The Polish Studies Initiative (PSI) at Ohio State welcomed Dr. Irina Grudzinska Gross of Princeton University to campus on October 16, 2014. Grudzinska Gross discussed the complicated figure of Czeslaw Milosz, a Polish poet who won the Nobel Prize in Literature in 1980.
Living in Warsaw during World War II, Milosz saw firsthand the devastation of Poland and struggled to reconcile partisan efforts against Nazi and then Soviet forces. Most controversially, Milosz questioned the efficacy of the Warsaw Uprising. Much of Milosz’s poetry published during these years, as analyzed by Grudzinska Gross, highlights the competing forces of Polish patriotism and horror at Polish society willfully ignoring the plight of Polish Jews and the futility of the Warsaw Uprising.
Milosz later immigrated to the United States where he distanced himself from some of his poems from the World War II period, rejecting direct analyses of these works. But as the 70th anniversary of the Warsaw Uprising was marked this year, Grudzinska Gross’ lecture was a timely opportunity to revisit Milosz’s work.

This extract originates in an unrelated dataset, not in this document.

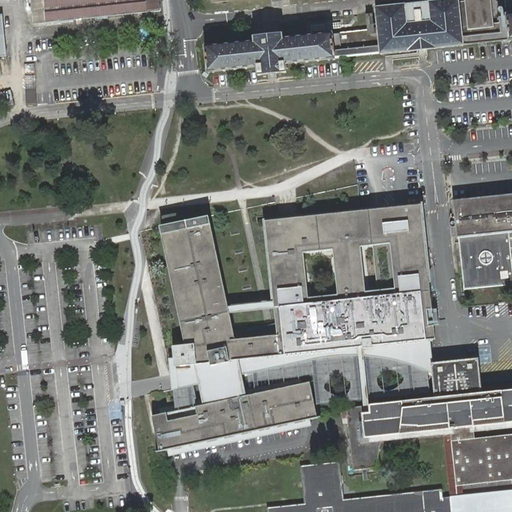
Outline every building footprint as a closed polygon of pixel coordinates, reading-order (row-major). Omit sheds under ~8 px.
[(38,0),(41,20),(161,10),(160,0),(38,0)] [(286,64),(511,40),(511,14),(493,17),(491,0),(465,0),(465,1),(459,2),(458,0),(452,0),(376,8),(378,29),(284,39),(283,34),(271,36),(266,36),(254,37),(254,42),(205,47),(205,50),(201,51),(203,65),(207,65),(207,72),(256,67),(258,76),(287,72),(286,64)] [(253,32),(254,37),(266,36),(271,36),(283,34),(282,29),(253,32)] [(25,64),(25,104),(35,104),(35,64),(25,64)] [(0,100),(1,104),(12,103),(10,90),(0,91),(0,100)] [(511,195),(454,201),(455,219),(457,238),(458,242),(508,237),(508,232),(511,231),(511,195)] [(433,340),(437,339),(434,308),(423,204),(265,221),(274,302),(275,308),(277,323),(269,325),(234,333),(229,313),(228,307),(207,216),(158,228),(160,236),(143,240),(166,349),(169,349),(171,369),(192,367),(196,387),(176,391),(178,405),(159,410),(161,417),(150,420),(157,453),(167,451),(310,420),(318,419),(310,382),(246,396),(242,376),(239,360),(359,347),(365,347),(433,340)] [(511,272),(508,237),(458,242),(462,285),(511,280),(511,272)] [(274,302),(228,307),(229,313),(275,308),(274,302)] [(365,347),(366,357),(372,357),(384,358),(398,361),(412,365),(422,369),(429,373),(431,394),(437,393),(434,364),(435,364),(433,340),(365,347)] [(239,360),(242,376),(313,361),(326,358),(336,357),(348,356),(360,356),(359,347),(239,360)] [(366,357),(365,347),(359,347),(360,356),(363,387),(365,406),(371,405),(369,388),(366,357)] [(437,393),(437,398),(440,398),(443,397),(445,370),(466,368),(475,394),(479,394),(484,393),(481,359),(435,364),(434,364),(437,393)] [(171,392),(176,391),(196,387),(192,367),(171,369),(168,370),(171,392)] [(382,436),(443,430),(450,429),(511,422),(511,390),(484,393),(479,394),(475,394),(466,368),(445,370),(443,397),(440,398),(437,398),(371,405),(365,406),(347,408),(354,470),(377,468),(382,436)] [(312,427),(310,420),(167,451),(168,457),(312,427)] [(511,434),(452,441),(450,429),(443,430),(444,435),(450,498),(442,498),(442,490),(359,499),(360,503),(346,504),(344,501),(340,463),(303,467),(307,505),(269,509),(269,511),(511,511),(511,490),(464,496),(462,485),(511,479),(511,434)]
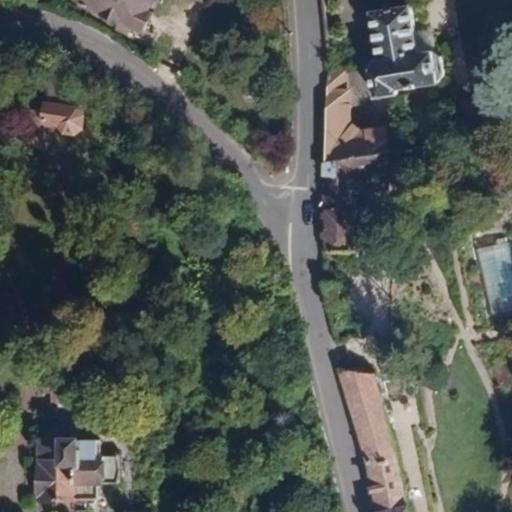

In spring 2014, PSI organized a Polish-Jewish studies workshop to assess this emerging field and highlight opportunities for further research and devise a model curriculum. Grudzinska Gross was one of the co-organizers of the workshop, and will be hosting a follow-up meeting in spring 2015 at Princeton University. Her lecture was an opportunity for the Ohio State and the Columbus community to engage more broadly with these complicated questions.